§ **Instructions**:
- A) Rewrite the PEP 287 message from "Guido van Rossum" to "from me. ;-)", replacing "LaTeX" with "HTML".
- B) According to the PEP 287 message, why could existing standard library docstrings be minimally converted to reStructuredText? Answer in one to three sentences.
- C) Continue the PEP 287 message from the point where it stops.

§ **Excerpt provided**:
= = = = =

[Python-Dev] PEP 287: reStructuredText Standard Docstring Format

David Goodger goodger@users.sourceforge.net
Fri, 05 Apr 2002 22:10:57 -0500


Guido van Rossum wrote:
> But if you ask me "should we use this for the standard library" I
> think I'll have to say no.

If the question is "Should we convert all library documentation and
stuff it into docstrings in the source?", I would agree with you
wholeheartedly.  There are some people who would like it that way, but
I'm not one of them.

People seem to have gotten the impression that I'm advocating taking
the library docs out of LaTeX and stuffing them into module
docstrings, for later extraction & processing.  That is *not* the
case!  I don't know *how* anyone got that idea!  <ahem> <ahem>  The
docs are safe from me. ;-)

> Given this status quo, docstrings in the Python standard library
> should not try to duplicate the library reference documentation;
> instead, they should be no more than concise hints.

I agree completely.

> For such docstrings, a markup language, even reStructuredText, is
> inappropriate.
> 
> IOW, reStructuredText is not even an option for new standard library
> modules.

What about existing docstrings?  There is plenty of informal markup in
there already.

For the standard library I would suggest that, once the tools are up
to it (e.g., once there's reStructuredText support in pydoc),
*existing* docstrings could be *minimally* converted to formalize the
implicit markup that's *already there*.  For example, here's the
module docstring for the string.py module:

"""A collection of string operations (most are no longer used in
Python 1.6).

Warning: most of the code you see here isn't normally used nowadays.
With Python 1.6, many of these functions are implemented as methods on
the standard string object. They used to be implemented by a built-in
module called strop, but strop is now obsolete itself.

= = = = =

§ **Material shown**:
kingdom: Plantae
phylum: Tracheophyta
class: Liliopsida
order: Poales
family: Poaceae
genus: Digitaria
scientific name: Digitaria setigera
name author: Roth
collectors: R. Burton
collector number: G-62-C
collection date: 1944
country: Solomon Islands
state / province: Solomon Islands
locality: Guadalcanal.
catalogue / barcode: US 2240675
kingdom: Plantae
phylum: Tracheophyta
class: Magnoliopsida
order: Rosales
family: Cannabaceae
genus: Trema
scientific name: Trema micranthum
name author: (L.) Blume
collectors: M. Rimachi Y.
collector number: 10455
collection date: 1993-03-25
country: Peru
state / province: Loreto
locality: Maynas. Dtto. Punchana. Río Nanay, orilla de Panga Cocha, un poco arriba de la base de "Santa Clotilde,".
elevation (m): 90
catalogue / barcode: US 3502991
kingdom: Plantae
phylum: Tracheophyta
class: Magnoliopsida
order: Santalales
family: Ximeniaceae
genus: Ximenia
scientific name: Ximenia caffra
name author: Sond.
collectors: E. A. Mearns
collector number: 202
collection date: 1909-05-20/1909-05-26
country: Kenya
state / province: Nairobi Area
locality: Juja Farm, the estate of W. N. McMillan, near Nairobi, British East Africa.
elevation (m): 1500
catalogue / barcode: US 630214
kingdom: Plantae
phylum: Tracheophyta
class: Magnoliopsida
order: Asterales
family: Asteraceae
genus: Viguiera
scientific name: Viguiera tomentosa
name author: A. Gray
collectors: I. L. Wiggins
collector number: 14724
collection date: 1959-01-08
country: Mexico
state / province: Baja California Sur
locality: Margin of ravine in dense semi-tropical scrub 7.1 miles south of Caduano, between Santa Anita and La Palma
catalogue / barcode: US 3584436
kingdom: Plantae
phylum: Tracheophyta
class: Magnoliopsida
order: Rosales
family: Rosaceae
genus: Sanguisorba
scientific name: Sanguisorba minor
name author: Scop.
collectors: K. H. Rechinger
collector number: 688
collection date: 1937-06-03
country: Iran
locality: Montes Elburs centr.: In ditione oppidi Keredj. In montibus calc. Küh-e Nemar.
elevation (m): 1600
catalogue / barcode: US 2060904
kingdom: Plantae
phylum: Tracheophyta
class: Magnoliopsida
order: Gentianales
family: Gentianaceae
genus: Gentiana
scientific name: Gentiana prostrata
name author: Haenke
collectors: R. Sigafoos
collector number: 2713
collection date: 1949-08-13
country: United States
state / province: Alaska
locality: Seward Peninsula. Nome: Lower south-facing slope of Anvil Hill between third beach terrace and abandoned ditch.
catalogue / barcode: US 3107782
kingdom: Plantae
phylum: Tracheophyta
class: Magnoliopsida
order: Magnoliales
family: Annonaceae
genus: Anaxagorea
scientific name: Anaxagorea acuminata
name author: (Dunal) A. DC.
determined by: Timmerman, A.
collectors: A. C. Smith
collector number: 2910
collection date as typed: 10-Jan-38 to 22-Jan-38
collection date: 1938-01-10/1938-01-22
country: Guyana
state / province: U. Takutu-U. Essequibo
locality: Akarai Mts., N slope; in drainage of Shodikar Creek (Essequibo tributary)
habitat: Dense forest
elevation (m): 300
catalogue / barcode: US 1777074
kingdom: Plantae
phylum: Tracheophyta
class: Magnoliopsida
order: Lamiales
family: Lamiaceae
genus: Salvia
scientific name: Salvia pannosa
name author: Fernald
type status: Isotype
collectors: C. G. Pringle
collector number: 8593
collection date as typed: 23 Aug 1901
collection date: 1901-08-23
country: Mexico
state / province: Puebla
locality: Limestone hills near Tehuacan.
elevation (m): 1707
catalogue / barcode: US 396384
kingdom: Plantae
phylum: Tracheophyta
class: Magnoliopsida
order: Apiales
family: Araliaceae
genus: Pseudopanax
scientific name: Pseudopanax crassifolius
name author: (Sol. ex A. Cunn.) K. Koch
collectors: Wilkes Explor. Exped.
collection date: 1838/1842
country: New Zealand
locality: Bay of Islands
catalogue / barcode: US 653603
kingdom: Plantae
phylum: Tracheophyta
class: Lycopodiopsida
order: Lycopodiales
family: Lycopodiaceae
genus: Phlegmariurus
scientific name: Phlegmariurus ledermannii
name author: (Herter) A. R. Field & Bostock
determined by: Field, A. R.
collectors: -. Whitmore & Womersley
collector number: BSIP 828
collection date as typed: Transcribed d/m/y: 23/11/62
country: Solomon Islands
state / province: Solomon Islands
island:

= = = = =

§ **Responses by item number**:
- A)
Guido van Rossum wrote:
> But if you ask me "should we use this for the standard library" I
> think I'll have to say no.

If the question is "Should we convert all library documentation and
stuff it into docstrings in the source?", I would agree with you
wholeheartedly.  There are some people who would like it that way, but
I'm not one of them.

People seem to have gotten the impression that I'm advocating taking
the library docs out of HTML and stuffing them into module
docstrings, for later extraction & processing.  That is *not* the
case!  I don't know *how* anyone got that idea!  <ahem> <ahem>  The
docs are safe from me. ;-)

- B) Those docstrings already contain plenty of informal markup. A minimal conversion would only formalize the implicit markup that is already there. It would happen once the tools support it, such as reStructuredText support in pydoc.

- C)
Public module variables:

whitespace -- a string containing all characters considered whitespace
lowercase -- a string containing all characters considered lowercase l
uppercase -- a string containing all characters considered uppercase l
letters -- a string containing all characters considered letters
digits -- a string containing all characters considered decimal digits
hexdigits -- a string containing all characters considered hexadecimal
octdigits -- a string containing all characters considered octal digit
punctuation -- a string containing all characters considered punctuati
printable -- a string containing all characters considered printable

"""

(I wrapped the first two paragraphs and truncated the list so email
wouldn't wreck it.)

As it stands, this is almost valid reStructuredText (strictly speaking
it is already valid, but the list would get wrapped and wouldn't be
very useful).  The list of variables needs a bit of work; it could be
turned into a bullet list or a definition list.  The variable
identifiers themselves could be marked up as "interpreted text"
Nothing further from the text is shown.